── RECORDS FOR THIS TASK ──

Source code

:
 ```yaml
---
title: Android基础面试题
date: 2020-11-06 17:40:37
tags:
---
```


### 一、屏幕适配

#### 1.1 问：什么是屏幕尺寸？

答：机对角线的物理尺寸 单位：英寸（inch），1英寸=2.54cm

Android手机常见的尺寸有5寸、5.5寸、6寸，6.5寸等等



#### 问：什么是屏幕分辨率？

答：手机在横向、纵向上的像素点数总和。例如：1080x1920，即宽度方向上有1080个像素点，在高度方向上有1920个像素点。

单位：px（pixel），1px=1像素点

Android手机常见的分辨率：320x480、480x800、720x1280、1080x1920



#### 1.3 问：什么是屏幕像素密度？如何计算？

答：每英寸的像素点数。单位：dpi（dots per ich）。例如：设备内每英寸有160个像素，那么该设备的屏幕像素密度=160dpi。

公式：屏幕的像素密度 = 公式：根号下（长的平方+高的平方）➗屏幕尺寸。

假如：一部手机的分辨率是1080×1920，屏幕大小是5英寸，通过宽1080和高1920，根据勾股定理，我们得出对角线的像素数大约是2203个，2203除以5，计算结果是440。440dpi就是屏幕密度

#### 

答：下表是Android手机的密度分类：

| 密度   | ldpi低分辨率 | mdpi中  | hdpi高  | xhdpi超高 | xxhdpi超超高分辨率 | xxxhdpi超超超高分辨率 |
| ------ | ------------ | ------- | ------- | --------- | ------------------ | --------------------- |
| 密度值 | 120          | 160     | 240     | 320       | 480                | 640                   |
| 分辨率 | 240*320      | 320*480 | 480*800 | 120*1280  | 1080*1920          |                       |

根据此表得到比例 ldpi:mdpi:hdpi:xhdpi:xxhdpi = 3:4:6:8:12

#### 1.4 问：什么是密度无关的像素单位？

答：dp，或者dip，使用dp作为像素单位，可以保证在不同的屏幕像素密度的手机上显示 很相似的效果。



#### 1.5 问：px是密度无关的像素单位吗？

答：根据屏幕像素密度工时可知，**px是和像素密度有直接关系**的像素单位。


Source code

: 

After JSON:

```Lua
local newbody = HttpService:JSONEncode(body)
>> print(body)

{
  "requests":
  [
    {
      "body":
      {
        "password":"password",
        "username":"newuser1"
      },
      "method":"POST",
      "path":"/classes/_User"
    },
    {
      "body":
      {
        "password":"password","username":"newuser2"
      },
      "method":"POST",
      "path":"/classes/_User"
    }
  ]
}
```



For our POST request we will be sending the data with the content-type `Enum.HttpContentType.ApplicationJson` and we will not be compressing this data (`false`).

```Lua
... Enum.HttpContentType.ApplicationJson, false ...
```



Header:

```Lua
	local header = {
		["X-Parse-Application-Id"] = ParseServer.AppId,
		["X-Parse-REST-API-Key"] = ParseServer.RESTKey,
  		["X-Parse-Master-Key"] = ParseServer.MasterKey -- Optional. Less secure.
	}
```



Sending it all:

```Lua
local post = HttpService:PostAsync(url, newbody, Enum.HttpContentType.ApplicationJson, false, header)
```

───

Find the lines above holding the word "ParseServer" and show them.

> **RESULT OF THE EXERCISE**:
		["X-Parse-Application-Id"] = ParseServer.AppId,
		["X-Parse-REST-API-Key"] = ParseServer.RESTKey,
  		["X-Parse-Master-Key"] = ParseServer.MasterKey -- Optional. Less secure.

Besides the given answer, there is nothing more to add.